The Journal site (journal.code4lib.org) is a lightly modified WordPress site, and the indexing is whatever comes with WordPress. (I would guess it renders the HTML to flat text with no regard for authorship and reference sections.) The issue is a WordPress category, the date is the WordPress post date (I think), and Title is the WordPress title. Author is a field we added to WordPress, and it is just a text field (authors are undistinguished in the field). Abstract is the WordPress summary. I think the RSS feed from the Journal might be a good place to get much of the information, although in some cases (like Author), further processing would be required. We also submit metadata to DOAJ (https://doaj.org/toc/1940-5758), the basis of which comes from a custom plugin; see, for example, http://journal.code4lib.org/issues/issue44/feed/doaj. (The coordinating editor downloads that file, manually checks/corrects XML errors, and uploads it too DOAJ.)

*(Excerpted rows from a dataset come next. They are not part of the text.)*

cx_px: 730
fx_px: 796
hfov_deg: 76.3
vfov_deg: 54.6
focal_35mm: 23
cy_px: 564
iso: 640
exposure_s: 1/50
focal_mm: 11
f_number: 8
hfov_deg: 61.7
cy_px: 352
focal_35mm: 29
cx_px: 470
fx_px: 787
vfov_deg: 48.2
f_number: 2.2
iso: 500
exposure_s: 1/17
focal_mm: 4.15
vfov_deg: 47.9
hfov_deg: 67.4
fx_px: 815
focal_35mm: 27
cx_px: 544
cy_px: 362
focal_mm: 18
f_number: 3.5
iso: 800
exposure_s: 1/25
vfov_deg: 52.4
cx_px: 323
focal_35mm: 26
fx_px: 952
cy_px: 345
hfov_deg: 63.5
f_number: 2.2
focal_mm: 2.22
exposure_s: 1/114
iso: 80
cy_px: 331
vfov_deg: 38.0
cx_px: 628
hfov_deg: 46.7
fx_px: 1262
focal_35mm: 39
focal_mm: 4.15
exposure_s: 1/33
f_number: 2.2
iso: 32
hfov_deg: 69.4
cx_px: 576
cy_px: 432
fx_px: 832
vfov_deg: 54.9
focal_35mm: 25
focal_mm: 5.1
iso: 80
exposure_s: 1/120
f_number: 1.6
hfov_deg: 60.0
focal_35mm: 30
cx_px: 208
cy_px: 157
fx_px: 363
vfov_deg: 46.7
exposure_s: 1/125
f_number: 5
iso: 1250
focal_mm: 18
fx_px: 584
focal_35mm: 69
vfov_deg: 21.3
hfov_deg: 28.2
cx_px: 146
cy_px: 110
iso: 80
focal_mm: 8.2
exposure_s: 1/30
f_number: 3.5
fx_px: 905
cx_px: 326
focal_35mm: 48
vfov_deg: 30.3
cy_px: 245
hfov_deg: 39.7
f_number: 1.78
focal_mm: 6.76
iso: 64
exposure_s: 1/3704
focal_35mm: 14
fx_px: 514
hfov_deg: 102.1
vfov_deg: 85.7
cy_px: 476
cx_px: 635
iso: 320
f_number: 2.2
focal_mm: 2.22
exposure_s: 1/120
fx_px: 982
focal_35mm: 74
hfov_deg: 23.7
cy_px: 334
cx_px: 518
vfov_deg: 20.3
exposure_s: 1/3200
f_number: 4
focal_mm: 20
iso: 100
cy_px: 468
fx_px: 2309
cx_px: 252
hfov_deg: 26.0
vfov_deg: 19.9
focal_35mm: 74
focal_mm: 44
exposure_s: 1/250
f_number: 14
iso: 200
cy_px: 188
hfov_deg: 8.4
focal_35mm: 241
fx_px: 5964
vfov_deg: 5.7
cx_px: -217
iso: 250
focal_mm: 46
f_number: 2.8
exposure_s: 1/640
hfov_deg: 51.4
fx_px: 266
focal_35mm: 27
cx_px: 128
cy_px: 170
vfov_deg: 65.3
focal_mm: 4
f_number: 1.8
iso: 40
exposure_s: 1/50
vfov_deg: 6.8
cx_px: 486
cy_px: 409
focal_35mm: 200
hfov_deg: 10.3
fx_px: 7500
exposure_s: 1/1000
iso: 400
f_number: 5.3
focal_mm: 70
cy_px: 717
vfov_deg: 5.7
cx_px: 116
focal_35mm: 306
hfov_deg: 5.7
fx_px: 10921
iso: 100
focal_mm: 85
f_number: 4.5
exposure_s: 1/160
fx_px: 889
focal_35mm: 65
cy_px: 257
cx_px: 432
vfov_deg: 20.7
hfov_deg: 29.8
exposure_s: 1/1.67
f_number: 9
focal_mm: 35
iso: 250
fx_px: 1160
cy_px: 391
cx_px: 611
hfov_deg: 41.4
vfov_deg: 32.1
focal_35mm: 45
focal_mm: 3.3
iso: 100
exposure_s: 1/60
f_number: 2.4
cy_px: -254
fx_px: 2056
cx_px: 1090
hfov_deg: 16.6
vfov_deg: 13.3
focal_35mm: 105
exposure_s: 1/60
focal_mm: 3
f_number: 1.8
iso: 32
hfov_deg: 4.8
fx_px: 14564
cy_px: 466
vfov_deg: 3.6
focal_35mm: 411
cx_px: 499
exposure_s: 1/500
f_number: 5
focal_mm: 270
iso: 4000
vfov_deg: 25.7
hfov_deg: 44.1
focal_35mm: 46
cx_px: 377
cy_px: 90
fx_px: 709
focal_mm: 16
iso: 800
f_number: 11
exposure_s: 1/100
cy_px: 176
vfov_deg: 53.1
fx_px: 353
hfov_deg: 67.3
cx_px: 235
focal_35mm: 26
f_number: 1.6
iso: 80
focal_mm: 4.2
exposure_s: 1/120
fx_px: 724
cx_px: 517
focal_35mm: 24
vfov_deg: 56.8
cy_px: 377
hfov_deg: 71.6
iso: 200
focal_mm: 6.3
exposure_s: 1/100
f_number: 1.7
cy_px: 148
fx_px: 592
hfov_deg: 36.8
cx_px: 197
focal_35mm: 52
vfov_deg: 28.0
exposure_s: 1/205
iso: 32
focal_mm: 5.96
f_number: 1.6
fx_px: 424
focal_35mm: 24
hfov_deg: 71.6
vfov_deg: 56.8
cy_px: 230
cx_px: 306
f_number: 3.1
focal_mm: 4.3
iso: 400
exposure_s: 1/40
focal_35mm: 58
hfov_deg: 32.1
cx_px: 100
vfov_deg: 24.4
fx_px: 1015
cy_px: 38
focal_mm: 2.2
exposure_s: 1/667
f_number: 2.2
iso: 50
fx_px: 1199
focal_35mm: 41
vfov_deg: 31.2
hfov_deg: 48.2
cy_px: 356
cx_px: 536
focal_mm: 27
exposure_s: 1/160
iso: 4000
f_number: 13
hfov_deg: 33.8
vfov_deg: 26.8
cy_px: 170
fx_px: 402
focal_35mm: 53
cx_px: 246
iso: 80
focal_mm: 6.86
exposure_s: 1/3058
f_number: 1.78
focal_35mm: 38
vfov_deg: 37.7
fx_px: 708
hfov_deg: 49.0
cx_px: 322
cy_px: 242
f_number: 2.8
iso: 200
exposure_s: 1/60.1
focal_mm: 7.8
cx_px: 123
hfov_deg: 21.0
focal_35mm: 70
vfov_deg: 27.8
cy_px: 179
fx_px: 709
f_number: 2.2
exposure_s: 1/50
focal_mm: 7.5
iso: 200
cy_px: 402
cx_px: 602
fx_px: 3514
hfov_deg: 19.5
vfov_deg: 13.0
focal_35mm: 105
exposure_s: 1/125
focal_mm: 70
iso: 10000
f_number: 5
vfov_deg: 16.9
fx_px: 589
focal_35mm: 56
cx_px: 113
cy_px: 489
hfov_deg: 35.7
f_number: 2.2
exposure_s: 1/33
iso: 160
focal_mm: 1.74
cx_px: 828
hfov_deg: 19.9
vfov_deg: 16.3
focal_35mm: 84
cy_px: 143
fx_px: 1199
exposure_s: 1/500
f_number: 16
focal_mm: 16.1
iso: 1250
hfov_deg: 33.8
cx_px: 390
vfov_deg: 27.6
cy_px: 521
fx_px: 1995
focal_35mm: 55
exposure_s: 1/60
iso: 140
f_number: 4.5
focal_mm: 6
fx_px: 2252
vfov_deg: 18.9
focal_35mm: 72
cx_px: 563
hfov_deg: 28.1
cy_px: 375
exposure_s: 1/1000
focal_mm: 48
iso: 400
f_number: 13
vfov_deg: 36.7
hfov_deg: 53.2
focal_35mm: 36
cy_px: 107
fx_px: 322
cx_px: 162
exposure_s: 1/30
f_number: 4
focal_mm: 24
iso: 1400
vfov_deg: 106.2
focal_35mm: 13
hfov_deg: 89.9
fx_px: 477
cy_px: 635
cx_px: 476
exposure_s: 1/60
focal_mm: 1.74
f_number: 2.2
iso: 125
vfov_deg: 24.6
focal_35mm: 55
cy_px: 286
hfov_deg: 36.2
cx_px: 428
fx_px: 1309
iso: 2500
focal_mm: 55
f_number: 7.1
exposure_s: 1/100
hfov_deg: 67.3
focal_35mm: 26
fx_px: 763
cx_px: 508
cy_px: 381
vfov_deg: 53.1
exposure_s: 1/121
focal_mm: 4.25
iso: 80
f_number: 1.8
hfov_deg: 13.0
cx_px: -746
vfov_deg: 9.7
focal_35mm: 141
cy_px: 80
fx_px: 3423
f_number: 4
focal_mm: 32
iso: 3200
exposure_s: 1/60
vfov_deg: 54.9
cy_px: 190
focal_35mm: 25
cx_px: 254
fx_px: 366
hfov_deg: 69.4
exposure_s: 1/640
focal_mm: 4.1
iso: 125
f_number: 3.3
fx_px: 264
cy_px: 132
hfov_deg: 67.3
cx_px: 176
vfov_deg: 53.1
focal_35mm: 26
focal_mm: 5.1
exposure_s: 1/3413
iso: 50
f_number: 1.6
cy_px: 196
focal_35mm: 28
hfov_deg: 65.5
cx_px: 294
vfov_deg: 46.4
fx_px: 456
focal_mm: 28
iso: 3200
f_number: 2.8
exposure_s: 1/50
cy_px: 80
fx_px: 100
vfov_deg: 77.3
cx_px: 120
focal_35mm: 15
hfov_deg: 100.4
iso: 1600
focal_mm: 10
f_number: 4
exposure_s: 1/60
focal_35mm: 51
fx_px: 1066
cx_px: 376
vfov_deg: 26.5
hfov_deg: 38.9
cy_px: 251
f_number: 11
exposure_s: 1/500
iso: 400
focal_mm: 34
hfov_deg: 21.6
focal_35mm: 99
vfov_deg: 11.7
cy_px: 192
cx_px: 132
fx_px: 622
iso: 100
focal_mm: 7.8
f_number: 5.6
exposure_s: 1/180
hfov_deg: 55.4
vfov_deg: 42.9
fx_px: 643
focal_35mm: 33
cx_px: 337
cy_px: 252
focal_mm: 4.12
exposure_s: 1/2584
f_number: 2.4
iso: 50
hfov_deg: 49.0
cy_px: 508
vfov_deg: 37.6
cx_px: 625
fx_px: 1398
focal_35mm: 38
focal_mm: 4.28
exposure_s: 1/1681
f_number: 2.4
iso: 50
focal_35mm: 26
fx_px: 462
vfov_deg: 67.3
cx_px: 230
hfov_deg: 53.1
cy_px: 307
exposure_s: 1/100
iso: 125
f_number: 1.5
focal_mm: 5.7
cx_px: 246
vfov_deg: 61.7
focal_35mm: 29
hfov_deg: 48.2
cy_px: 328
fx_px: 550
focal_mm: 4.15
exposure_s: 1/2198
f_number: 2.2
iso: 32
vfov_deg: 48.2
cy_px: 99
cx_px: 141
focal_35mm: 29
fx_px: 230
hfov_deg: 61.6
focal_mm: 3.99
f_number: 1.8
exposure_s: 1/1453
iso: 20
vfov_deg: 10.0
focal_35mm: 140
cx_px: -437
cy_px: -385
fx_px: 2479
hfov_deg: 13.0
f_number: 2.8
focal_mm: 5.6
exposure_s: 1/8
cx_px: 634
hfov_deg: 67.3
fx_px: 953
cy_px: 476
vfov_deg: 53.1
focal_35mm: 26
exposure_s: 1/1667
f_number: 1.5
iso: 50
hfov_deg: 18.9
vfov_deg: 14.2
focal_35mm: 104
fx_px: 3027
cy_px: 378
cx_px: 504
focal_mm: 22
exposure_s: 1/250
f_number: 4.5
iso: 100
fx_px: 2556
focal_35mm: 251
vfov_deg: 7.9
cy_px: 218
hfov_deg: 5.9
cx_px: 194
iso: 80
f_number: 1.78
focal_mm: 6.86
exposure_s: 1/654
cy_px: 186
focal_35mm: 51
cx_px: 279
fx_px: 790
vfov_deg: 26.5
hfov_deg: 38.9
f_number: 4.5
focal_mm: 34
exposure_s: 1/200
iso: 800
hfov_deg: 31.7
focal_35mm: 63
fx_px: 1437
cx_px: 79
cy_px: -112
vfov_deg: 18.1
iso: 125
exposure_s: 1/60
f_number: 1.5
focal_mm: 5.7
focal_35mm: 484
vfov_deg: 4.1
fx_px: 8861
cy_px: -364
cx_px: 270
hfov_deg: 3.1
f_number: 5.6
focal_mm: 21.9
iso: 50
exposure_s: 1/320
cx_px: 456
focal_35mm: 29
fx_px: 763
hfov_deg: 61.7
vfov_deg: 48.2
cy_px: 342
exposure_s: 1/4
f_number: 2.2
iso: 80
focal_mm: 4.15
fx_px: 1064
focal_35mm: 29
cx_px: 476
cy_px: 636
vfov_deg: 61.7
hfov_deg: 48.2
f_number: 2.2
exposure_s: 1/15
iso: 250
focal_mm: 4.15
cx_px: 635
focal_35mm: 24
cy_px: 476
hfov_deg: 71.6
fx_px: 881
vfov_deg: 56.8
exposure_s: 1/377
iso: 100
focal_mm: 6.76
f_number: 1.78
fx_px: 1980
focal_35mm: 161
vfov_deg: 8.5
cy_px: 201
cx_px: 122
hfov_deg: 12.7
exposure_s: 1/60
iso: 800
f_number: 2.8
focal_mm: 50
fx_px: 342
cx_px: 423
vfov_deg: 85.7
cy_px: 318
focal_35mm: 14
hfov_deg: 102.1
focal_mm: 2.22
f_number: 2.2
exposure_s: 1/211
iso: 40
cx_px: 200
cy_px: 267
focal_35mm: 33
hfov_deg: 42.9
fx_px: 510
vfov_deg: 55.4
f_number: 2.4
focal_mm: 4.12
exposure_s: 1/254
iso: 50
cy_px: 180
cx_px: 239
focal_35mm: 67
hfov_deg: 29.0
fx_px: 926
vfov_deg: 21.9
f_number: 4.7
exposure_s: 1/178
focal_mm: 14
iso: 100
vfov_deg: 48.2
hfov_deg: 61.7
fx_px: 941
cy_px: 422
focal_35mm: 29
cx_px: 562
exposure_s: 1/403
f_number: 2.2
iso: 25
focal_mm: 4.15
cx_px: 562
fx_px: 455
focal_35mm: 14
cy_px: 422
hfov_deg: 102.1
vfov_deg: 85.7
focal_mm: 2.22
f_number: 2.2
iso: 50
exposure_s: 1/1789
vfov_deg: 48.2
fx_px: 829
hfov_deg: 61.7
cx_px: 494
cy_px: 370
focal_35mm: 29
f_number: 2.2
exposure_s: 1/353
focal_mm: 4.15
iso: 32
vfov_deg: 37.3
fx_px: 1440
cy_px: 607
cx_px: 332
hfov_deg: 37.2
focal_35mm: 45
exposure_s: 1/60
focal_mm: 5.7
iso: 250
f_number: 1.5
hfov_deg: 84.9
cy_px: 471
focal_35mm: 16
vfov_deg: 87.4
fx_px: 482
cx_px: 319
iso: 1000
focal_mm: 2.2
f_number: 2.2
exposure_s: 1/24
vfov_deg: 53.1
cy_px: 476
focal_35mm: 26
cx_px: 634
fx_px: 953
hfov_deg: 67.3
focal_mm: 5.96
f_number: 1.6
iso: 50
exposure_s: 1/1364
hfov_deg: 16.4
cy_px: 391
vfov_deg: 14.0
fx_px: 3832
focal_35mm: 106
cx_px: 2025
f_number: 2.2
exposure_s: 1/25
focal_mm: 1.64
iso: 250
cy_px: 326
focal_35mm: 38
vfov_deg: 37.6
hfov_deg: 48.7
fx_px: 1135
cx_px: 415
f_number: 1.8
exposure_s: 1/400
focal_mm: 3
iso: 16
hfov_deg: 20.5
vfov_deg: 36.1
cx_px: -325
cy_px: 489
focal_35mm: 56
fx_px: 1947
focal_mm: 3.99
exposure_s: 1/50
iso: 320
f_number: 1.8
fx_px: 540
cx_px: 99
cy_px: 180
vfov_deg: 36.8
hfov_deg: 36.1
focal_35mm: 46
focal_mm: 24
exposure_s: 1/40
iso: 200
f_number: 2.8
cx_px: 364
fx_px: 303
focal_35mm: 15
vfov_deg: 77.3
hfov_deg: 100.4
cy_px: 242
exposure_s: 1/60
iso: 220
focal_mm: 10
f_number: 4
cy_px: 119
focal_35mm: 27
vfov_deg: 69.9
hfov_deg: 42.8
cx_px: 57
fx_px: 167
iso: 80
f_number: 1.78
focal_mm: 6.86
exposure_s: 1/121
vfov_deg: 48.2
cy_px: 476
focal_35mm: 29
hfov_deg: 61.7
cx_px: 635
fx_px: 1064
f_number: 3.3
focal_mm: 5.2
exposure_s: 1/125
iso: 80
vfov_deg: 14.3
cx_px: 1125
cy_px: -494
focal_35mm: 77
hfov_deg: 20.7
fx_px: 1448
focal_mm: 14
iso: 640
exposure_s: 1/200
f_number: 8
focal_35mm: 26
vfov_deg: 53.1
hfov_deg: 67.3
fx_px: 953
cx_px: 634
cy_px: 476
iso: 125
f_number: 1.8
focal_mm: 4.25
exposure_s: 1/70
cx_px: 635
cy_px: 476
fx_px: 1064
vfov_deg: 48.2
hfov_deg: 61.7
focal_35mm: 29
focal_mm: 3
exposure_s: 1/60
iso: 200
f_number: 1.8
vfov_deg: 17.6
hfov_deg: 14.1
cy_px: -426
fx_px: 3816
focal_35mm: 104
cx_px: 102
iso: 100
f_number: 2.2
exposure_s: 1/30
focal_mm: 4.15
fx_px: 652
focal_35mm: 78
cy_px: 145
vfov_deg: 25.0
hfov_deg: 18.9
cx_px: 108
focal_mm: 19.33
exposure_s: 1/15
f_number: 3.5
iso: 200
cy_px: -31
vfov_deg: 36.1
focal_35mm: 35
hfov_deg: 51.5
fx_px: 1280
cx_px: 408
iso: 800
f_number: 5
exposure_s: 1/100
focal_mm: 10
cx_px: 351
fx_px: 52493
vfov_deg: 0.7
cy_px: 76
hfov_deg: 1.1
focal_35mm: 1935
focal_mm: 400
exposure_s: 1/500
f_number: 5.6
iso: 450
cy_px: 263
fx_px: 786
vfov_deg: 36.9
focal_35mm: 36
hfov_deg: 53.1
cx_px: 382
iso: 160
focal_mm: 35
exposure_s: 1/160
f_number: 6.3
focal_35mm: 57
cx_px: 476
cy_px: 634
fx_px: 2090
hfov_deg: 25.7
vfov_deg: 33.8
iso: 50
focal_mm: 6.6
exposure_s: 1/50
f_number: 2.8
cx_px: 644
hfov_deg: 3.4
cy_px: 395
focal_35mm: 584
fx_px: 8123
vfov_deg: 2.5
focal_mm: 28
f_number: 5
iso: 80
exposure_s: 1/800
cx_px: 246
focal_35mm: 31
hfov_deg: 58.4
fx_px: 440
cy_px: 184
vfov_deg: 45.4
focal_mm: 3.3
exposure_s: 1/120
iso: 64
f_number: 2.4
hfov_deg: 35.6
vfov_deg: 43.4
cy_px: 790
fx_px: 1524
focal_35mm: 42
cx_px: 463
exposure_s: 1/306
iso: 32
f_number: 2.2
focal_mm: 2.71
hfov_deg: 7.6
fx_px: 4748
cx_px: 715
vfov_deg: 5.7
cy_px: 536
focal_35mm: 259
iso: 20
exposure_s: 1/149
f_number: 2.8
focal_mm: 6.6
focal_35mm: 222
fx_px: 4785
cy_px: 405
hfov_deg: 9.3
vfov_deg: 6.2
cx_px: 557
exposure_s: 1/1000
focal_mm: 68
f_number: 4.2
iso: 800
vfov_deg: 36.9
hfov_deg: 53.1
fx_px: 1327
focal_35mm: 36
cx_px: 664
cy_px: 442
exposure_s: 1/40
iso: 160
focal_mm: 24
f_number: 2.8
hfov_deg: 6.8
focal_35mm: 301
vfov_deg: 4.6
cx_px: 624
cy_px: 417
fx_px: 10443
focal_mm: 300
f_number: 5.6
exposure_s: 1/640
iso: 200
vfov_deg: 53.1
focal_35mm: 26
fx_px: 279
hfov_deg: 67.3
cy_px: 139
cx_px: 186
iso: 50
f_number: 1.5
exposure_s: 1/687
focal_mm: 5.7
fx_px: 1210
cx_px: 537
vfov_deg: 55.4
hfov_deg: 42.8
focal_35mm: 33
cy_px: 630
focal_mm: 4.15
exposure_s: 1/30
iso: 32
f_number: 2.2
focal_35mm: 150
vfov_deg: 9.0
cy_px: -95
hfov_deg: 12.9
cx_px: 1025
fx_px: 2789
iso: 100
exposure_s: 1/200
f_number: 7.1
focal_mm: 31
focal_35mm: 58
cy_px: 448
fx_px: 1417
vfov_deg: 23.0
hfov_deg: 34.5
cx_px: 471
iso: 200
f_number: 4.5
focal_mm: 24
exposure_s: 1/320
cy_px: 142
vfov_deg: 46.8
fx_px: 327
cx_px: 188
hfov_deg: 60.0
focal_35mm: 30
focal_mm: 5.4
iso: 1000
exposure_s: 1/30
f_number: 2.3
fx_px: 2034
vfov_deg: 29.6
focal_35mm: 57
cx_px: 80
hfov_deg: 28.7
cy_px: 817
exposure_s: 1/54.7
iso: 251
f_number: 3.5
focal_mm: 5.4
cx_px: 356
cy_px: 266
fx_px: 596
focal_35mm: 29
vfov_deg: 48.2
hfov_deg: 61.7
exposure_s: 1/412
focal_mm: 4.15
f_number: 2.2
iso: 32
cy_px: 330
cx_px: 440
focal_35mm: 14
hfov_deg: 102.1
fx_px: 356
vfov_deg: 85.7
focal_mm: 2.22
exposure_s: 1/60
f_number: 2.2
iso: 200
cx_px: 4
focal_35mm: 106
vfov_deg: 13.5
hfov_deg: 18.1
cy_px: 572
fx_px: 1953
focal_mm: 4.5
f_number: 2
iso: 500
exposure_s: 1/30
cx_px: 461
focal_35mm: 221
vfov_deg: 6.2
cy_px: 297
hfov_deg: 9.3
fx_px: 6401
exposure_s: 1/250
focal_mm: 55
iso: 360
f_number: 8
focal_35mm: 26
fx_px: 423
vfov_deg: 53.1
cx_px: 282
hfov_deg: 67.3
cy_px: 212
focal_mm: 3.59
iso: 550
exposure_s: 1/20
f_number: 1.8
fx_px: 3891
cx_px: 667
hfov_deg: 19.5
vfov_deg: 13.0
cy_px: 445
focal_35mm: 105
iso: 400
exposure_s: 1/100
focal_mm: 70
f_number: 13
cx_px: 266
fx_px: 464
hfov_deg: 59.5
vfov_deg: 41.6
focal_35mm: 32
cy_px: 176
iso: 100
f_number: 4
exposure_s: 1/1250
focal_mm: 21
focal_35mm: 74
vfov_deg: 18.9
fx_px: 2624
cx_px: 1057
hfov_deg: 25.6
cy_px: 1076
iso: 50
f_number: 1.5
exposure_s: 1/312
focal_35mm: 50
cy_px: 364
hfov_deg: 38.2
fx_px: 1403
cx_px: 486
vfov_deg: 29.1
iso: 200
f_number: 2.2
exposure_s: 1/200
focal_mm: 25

Hope this helps -- sounds like you are doing some interesting work!
On May 16, 2019, 1:12 PM -0400, Eric Lease Morgan <[log in to unmask]>, wrote:
> How is Code4Lib Journal indexed? What software is used, and more specifically, what characteristics of each article are included in the index?
> Our journal is pretty cool, but as a library-related journal, I think it can be better. For example, what are the various indexed fields? Maybe we can support faceted browsing? Search results are returned in a very narrative form -- a format this is not very computable. If search results were in some sort of columnar format (TSV, CSV, etc.) sorting and grouping would be possible as well as analysis.
> Recently, I have been playing a lot with natural language processing and this has resulted in the extraction of statistically significant keywords, named entities, parts-of-speech, and even the identification of sentences matching a given grammar. All of these things lend themselves to inputs for machine learning processes. In turn, the results of all these things can re-incorporated into an index of Code4Lib. Thus the index not only supports find & get but also analysis. For a good time, I'd like to give this a go, just as an experiment.
> Is there someplace where I can download a rudimentary metadata file of all Code4Lib articles? At the least, I hope such a metadata file includes fields such as:
> * author(s)
> * title
> * date
> * abstract
> * link to full text
> * issue
> Is there a place where I can get such metadata?
> Eric Morgan